8. In the event of any litigation concerning this Agreement, the prevailing party as determined by a court of competent jurisdiction in a final non-appealable order or judgment shall be entitled to be reimbursed by the non-prevailing party for its reasonable, documented out-of-pocket legal fees and expenses incurred in connection with such litigation.
9. If any term, provision, covenant or restriction of this Agreement is held by a court of competent jurisdiction to be invalid, void or unenforceable, the remainder of the terms, provisions, covenants and restrictions of this Agreement shall remain in full force and effect and shall in no way be affected, impaired or invalidated.
10. Neither party has an obligation under this Agreement to purchase any service, goods, or intangibles from the other party. Furthermore, both parties acknowledge and agree that neither this Agreement nor the exchange of information under this Agreement shall commit or bind either party to any present or future contractual relationship, nor shall this Agreement nor the exchange of information be construed as an inducement to act or not to act in any given manner. Neither party shall be liable to the other in any manner whatsoever for any decisions, obligations, costs or expenses incurred, changes in business practices, plans, organization, products, services, or otherwise, based on either party’s decision to use or rely on any information exchanged under this Agreement.
11. This Agreement states the entire agreement between the parties concerning the disclosure of Confidential Information and supersedes any prior agreements, understandings, or representations with respect thereto.
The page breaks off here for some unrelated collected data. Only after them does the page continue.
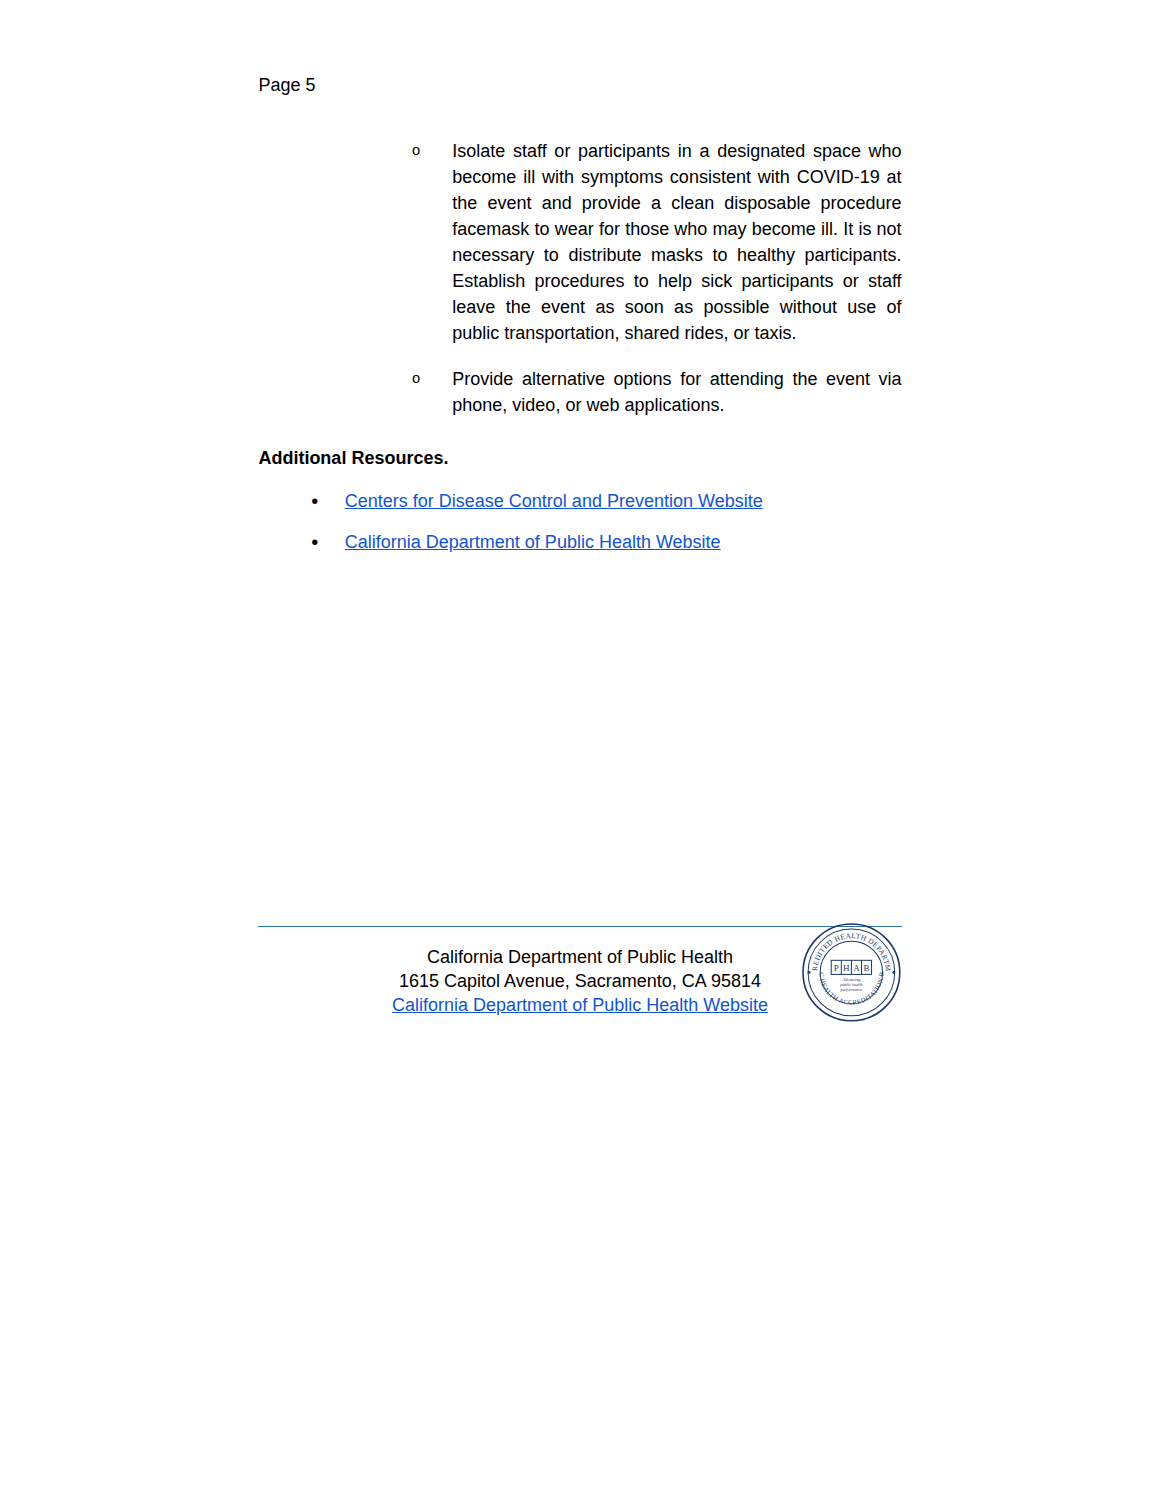Page 5
Isolate staff or participants in a designated space who become ill with symptoms consistent with COVID-19 at the event and provide a clean disposable procedure facemask to wear for those who may become ill. It is not necessary to distribute masks to healthy participants. Establish procedures to help sick participants or staff leave the event as soon as possible without use of public transportation, shared rides, or taxis.
Provide alternative options for attending the event via phone, video, or web applications.
Additional Resources.
Centers for Disease Control and Prevention Website
California Department of Public Health Website
California Department of Public Health
1615 Capitol Avenue, Sacramento, CA 95814
California Department of Public Health Website
ACCREDITED HEALTH DEPARTMENT PUBLIC HEALTH ACCREDITATION BOARD P H A B Advancing public health performance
Any addition or modification to this Agreement must be made in writing and signed by authorized representatives of both parties.
12. This Agreement shall be governed by, and construed and enforced in accordance with, the laws of the State of Florida, without regard to the conflicts of laws principles thereof to the extent they would require the application of the laws of another jurisdiction. In the event that this agreement, is breached, any and all disputes must be settled in a court of competent jurisdiction in the State of Florida and Orange County.
13. This Agreement may be executed by .PDF or facsimile, and in counterparts, each of which shall be deemed an original, and all of which together shall constitute one and the same instrument binding on both parties. This Agreement shall terminate on the date that is three (3) years from the date set forth above.